### WHAT IS NEEDED
Please write out only the lines running from the one with "UB(V), 6:15 AM: 229.1 -> 229" through the last line of the listing, each exactly as given.

───── MATERIAL FOR THIS TASK

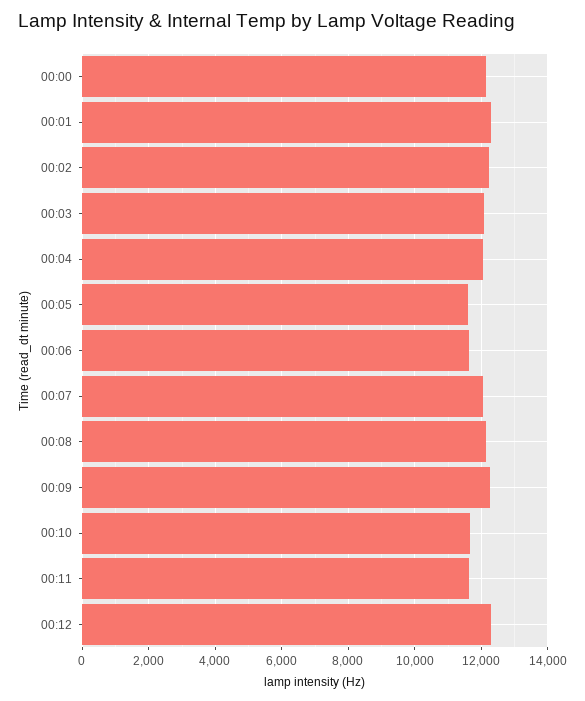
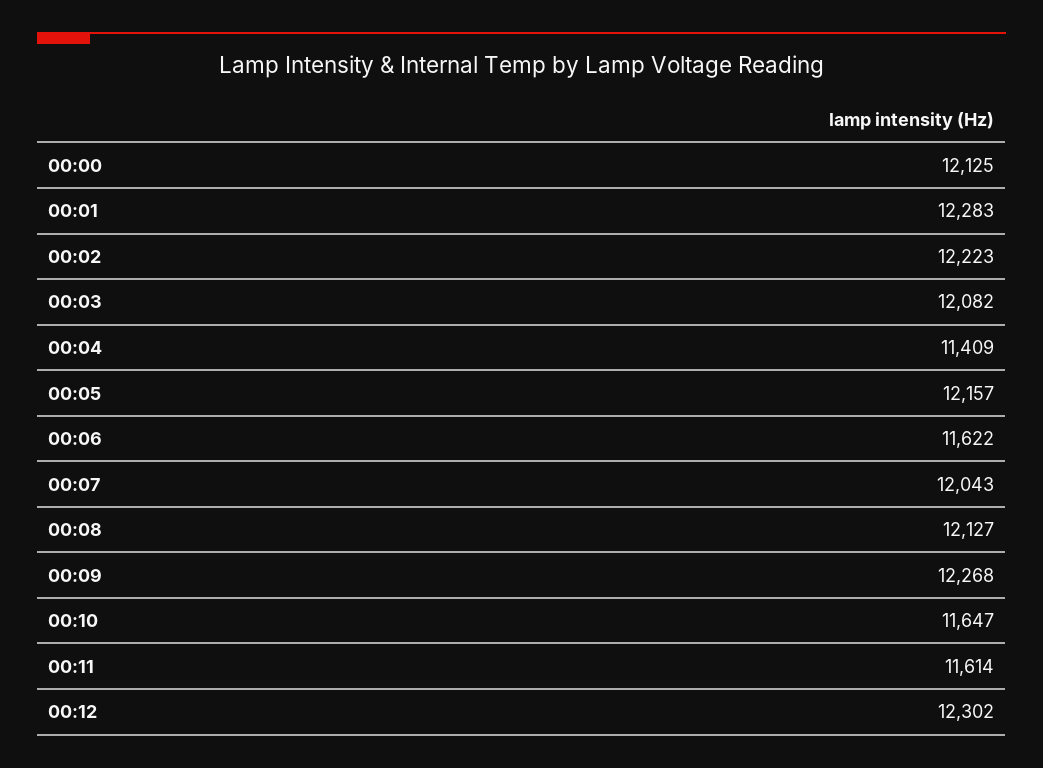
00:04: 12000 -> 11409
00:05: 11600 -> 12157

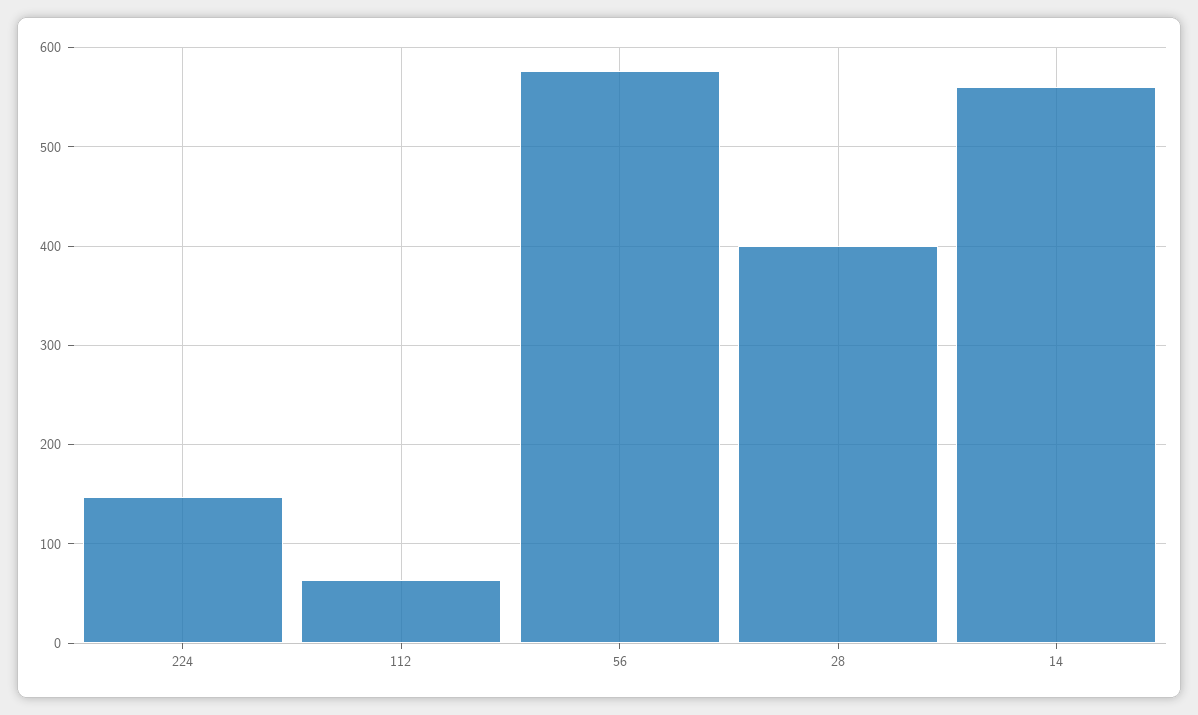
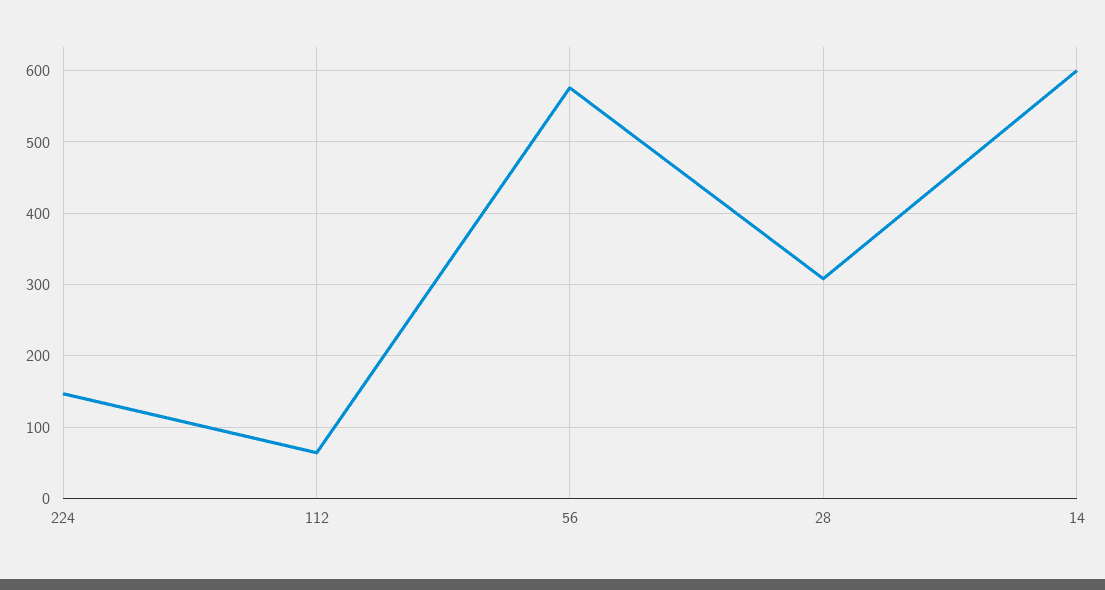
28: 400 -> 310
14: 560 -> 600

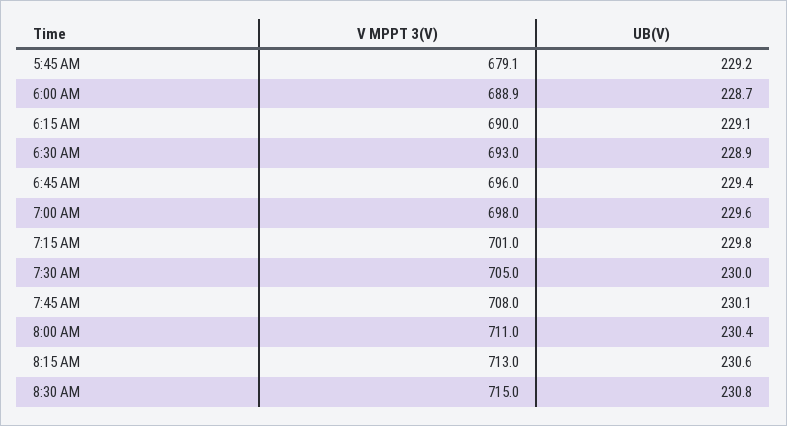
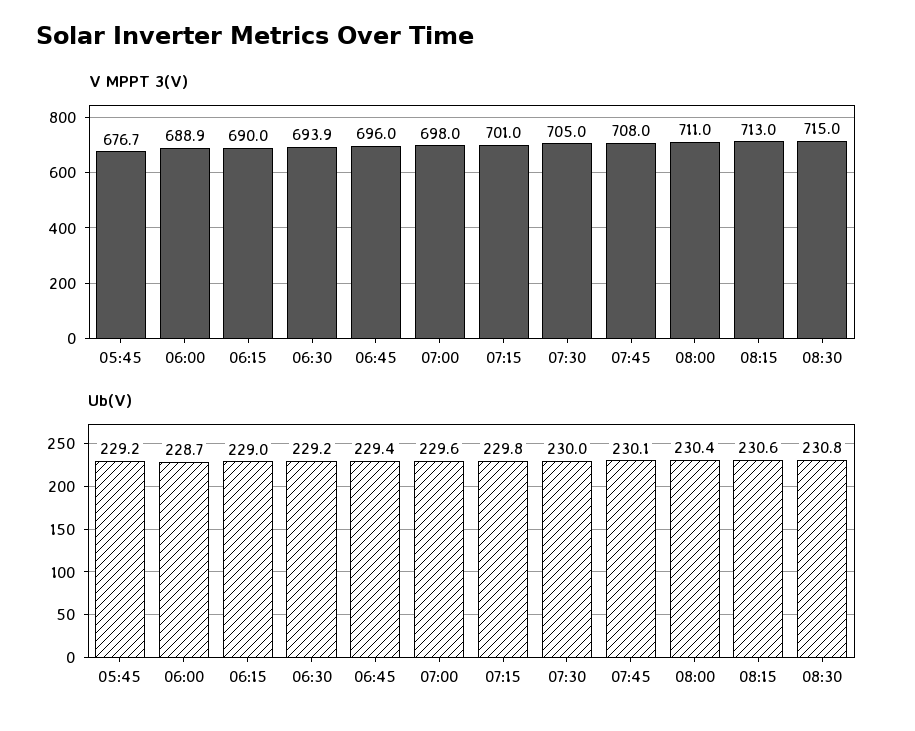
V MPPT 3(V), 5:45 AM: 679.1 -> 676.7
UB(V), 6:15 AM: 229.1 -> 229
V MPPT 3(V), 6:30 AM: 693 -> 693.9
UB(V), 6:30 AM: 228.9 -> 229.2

──────────

### SOLUTION TO THE PROBLEM
UB(V), 6:15 AM: 229.1 -> 229
V MPPT 3(V), 6:30 AM: 693 -> 693.9
UB(V), 6:30 AM: 228.9 -> 229.2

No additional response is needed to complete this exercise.